Project summary The Hedgehog (Hh) signaling pathway is essential for embryogenesis, for adult stem cell maintenance, and is involved in birth defects and cancer. In the absence of stimulation, the tumor suppressor membrane protein, Patched1 (Ptch1), inhibits the seven-spanner oncoprotein Smoothened (Smo), thus inhibiting Hh signaling. The pathway is activated by the Sonic Hedgehog ligand (Shh), which binds and inhibits Ptch1, allowing Smo to become active and to trigger downstream signaling events. In spite of the critical importance of Ptch1 and Smo, their molecular mechanisms remain obscure: it is unknown how Ptch1 inhibits Smo, how the Shh inhibits Ptch1, how Smo is activated, and how it relays signals downstream. We recently discovered that cholesterol is the long-sought endogenous Smo activator, and that Ptch1 controls Smo via cholesterol. We solved X-ray structures of active Smo, which suggested a mechanism for activation by cholesterol. The structures also explained the hyperactivity of a classical oncogenic Smo mutant and pointed to a portion in Smo likely involved in downstream signaling. In preliminary work, we discovered rapid cholesterol transfer from Smo to Ptch1, suggesting a novel mechanism for Smo inhibition by Ptch1. This cholesterol transfer is blocked by Shh, via the novel palmitate-dependent interaction between Shh and Ptch1, which we previously discovered, suggesting a simple mechanism for Hh pathway activation. We propose to use biochemistry, chemical, cell and structural biology to accomplish the following aims: A) To determine how the Ptch1 inhibits Smo, and how the Hh ligand inhibits Ptch1, to trigger Hh signaling B) To determine precisely how cholesterol activates Smo C) To elucidate how Smo relays Hh signals to the cytoplasm These studies are important for the following reasons: 1) They will advance our understanding of the Hh pathway, by deciphering critical signaling mechanisms; 2) They will clarify how Smo and Ptch1 mutations cause cancer; 3) They will identify novel targets for blocking oncogenic Hh signaling, based on the mechanisms of Smo and Ptch1; and 4) The novel lipid probes that we developed for studying Shh and Ptch1 will be broadly applicable beyond the Hh pathway.

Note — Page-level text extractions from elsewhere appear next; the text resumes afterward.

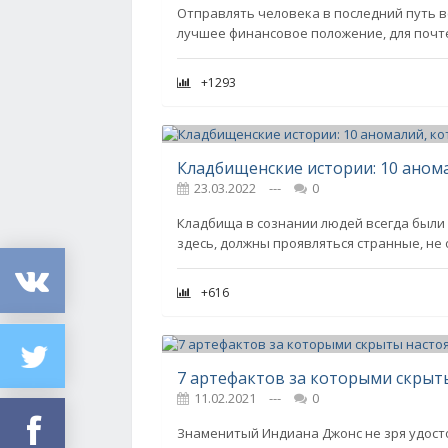
Отправлять человека в последний путь вс
лучшее финансовое положение, для почт
+1293
Кладбищенские истории: 10 аном
23.03.2022
---
0
Кладбища в сознании людей всегда были и
здесь, должны проявляться странные, не
+616
7 артефактов за которыми скрыт
11.02.2021
---
0
Знаменитый Индиана Джонс не зря удосто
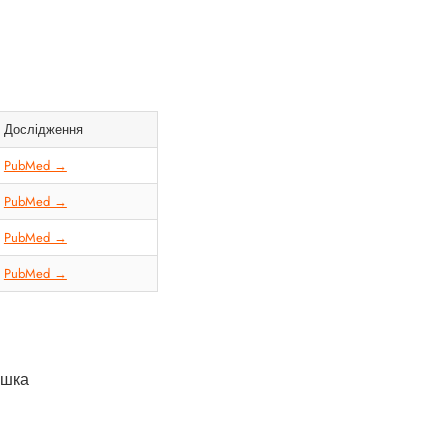
Дослідження
PubMed →
PubMed →
PubMed →
PubMed →
ашка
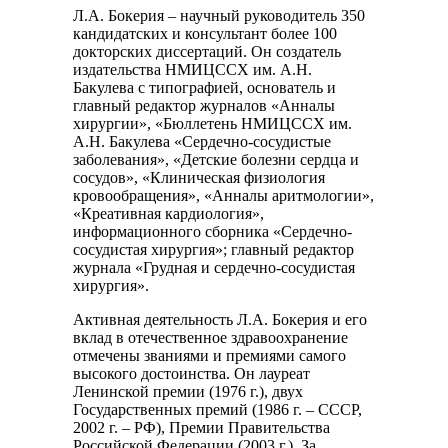
Л.А. Бокерия – научный руководитель 350
кандидатских и консультант более 100
докторских диссертаций. Он создатель
издательства НМИЦССХ им. А.Н.
Бакулева с типографией, основатель и
главный редактор журналов «Анналы
хирургии», «Бюллетень НМИЦССХ им.
А.Н. Бакулева «Сердечно-сосудистые
заболевания», «Детские болезни сердца и
сосудов», «Клиническая физиология
кровообращения», «Анналы аритмологии»,
«Креативная кардиология»,
информационного сборника «Сердечно-
сосудистая хирургия»; главный редактор
журнала «Грудная и сердечно-сосудистая
хирургия».
Активная деятельность Л.А. Бокерия и его
вклад в отечественное здравоохранение
отмечены званиями и премиями самого
высокого достоинства. Он лауреат
Ленинской премии (1976 г.), двух
Государственных премий (1986 г. – СССР,
2002 г. – РФ), Премии Правительства
Российской Федерации (2003 г.). За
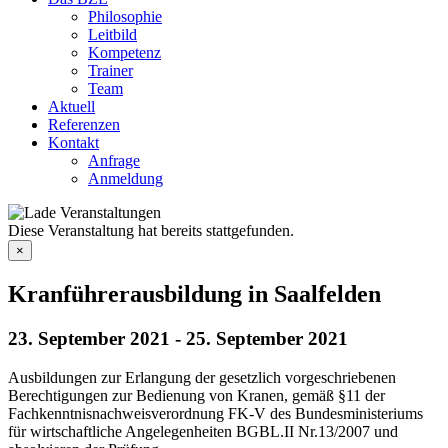
Philosophie
Leitbild
Kompetenz
Trainer
Team
Aktuell
Referenzen
Kontakt
Anfrage
Anmeldung
Diese Veranstaltung hat bereits stattgefunden.
×
Kranführerausbildung in Saalfelden
23. September 2021
-
25. September 2021
Ausbildungen zur Erlangung der gesetzlich vorgeschriebenen
Berechtigungen zur Bedienung von Kranen, gemäß §11 der
Fachkenntnisnachweisverordnung FK-V des Bundesministeriums
für wirtschaftliche Angelegenheiten BGBL.II Nr.13/2007 und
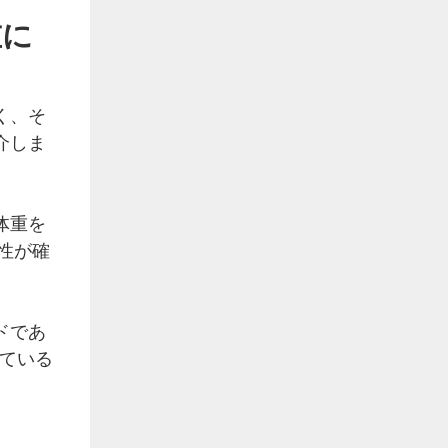
重に
く、そ
介しま
体重を
性が確
ドであ
している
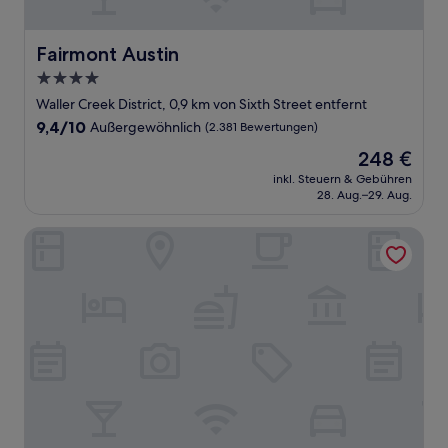
Fairmont Austin
Fairmont Austin
4.0-
Sterne-
Waller Creek District, 0,9 km von Sixth Street entfernt
Unterkunft
9.4
9,4/10
Außergewöhnlich
(2.381 Bewertungen)
von
Der
248 €
10,
Preis
Außergewöhnlich,
inkl. Steuern & Gebühren
beträgt
28. Aug.–29. Aug.
(2.381
248 €
Bewertungen)
Holly House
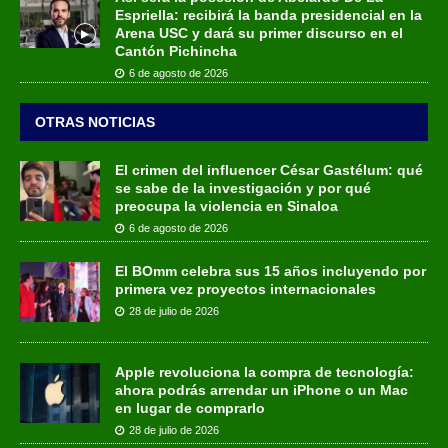
Espriella: recibirá la banda presidencial en la
Arena USC y dará su primer discurso en el
Cantón Pichincha
6 de agosto de 2026
OTRAS NOTICIAS
El crimen del influencer César Gastélum: qué
se sabe de la investigación y por qué
preocupa la violencia en Sinaloa
6 de agosto de 2026
El BOmm celebra sus 15 años incluyendo por
primera vez proyectos internacionales
28 de julio de 2026
Apple revoluciona la compra de tecnología:
ahora podrás arrendar un iPhone o un Mac
en lugar de comprarlo
28 de julio de 2026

项目摘要 Hedgehog（Hh）信号通路对于胚胎发生、成体干细胞维持、 与出生缺陷和癌症有关在没有刺激的情况下，肿瘤抑制膜 蛋白Patched 1（Ptch 1）抑制7-羟色胺癌蛋白Smoothened（Smo），从而抑制Hh 发信号。该途径由Sonic Hedgehog配体（Shh）激活，该配体结合并抑制Ptch 1， 允许Smo变得活跃并触发下游信号事件。尽管这是至关重要的 Ptch 1和Smo的分子机制仍然不清楚：Ptch 1如何抑制Smo， Shh抑制Ptch 1，Smo如何被激活，以及它如何向下游传递信号。 我们最近发现胆固醇是长期寻找的内源性Smo激活剂，而Ptch 1 通过胆固醇控制Smo。我们解决了活性Smo的X射线结构，这提出了一种机制 胆固醇激活。这些结构也解释了一个典型的致癌Smo突变体的过度活跃 并指出Smo中可能涉及下游信令的部分。在初步工作中，我们发现 胆固醇从Smo快速转移到Ptch 1，这表明Ptch 1抑制Smo的新机制。这 胆固醇转移被Shh阻断，通过Shh和Ptch 1之间的新型棕榈酸依赖性相互作用， 这是我们之前发现的，提示了Hh通路激活的简单机制。 我们建议利用生物化学、化学、细胞和结构生物学来实现以下目标： A）为了确定Ptch 1如何抑制Smo，以及Hh配体如何抑制Ptch 1，以触发Hh信号传导 B）为了精确地确定胆固醇如何激活Smo C）阐明Smo如何将Hh信号传递到细胞质 这些研究是重要的，原因如下：1）它们将促进我们对 Hh通路，通过破译关键信号传导机制; 2）他们将阐明Smo和Ptch 1突变 导致癌症; 3）他们将确定阻断致癌Hh信号传导的新靶点，基于 Smo和Ptch 1的作用机制; 4）我们开发的用于研究Shh和Ptch 1的新型脂质探针 将广泛适用于Hh途径之外。